I was blessed to go on mission trips, still thinking that my destiny involved jungles and huts. I was able to travel to several different locations, with several different roles. One thing I found, chickens seemed to be a standard. One particular location we were even housed right beside a chicken processing house. Those sounds…not easy to forget.
But as my profession and life proceeded, the old dreams became….a has-been. I outgrew it. My final mission trip was enough, I’d done my time as a missionary. It was on to better things. Time progressed; I was given a couple of opportunities to go ‘to the mission field’ again but it was never quite right. I became comfortable with my life, settled in. It wasn’t an easy life, but surely it was easier than what I remembered / pictured missionary life would have been for me.
My final move in life was one where I felt the pull of God saying “this area is devoid of Me.” A lot of self-made and just-making-it people, it was nothing like the jungles and villages, we had running water and computers. But I fit right in. And I got to start talking about God, a little at a time. And it might have made a little difference; but my corner felt so small. There was no way I was touching as many lives as I would have if I’d been a missionary. But I was doing what I was supposed to, where I was supposed to. And I needed to be content with where God had placed me. And I was. I am.

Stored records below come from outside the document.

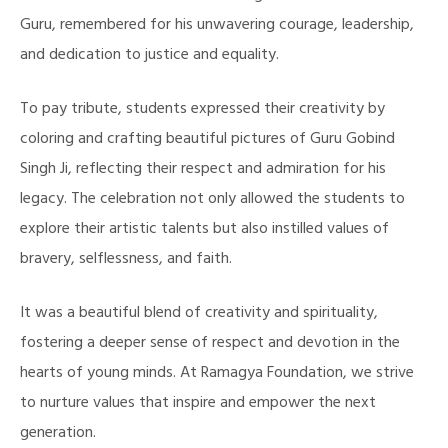
Guru, remembered for his unwavering courage, leadership,
and dedication to justice and equality.
To pay tribute, students expressed their creativity by
coloring and crafting beautiful pictures of Guru Gobind
Singh Ji, reflecting their respect and admiration for his
legacy. The celebration not only allowed the students to
explore their artistic talents but also instilled values of
bravery, selflessness, and faith.
It was a beautiful blend of creativity and spirituality,
fostering a deeper sense of respect and devotion in the
hearts of young minds. At Ramagya Foundation, we strive
to nurture values that inspire and empower the next
generation.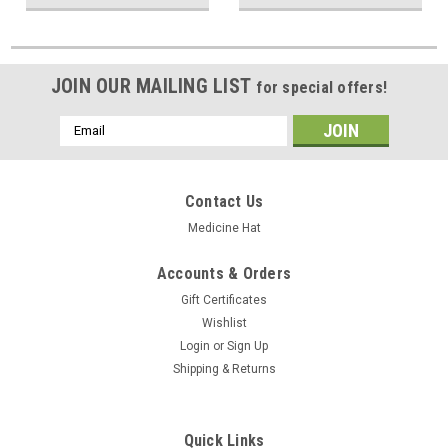
JOIN OUR MAILING LIST
for special offers!
Email
Address
Contact Us
Medicine Hat
Accounts & Orders
Gift Certificates
Wishlist
Login
or
Sign Up
Shipping & Returns
Quick Links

One day, early morning, I was walking to work, and my thoughts were interrupted by the crow of a rooster. Now I don’t own chickens, I don’t have a need of chickens, and I wouldn’t even say I like chickens necessarily. But this day, that rooster crowing brought my thoughts to the memories of other countries, vastly different smells, and the lost dreams of a little kid. I was not a missionary. Or was I? Did it matter what country, what town, how many? Not to God. He’d brought me full-circle, using my trainings, back to the dream I’d thought was unimportant. A has-been.
Now, every time I hear the rooster while walking to work, I’m picturing my work very much a mission field. My mission field. Rooster and all.
‘For I know the plans I have for you’ declares the Lord; ‘Plans to prosper you, and not to harm you. Plans to give you a hope and a future.’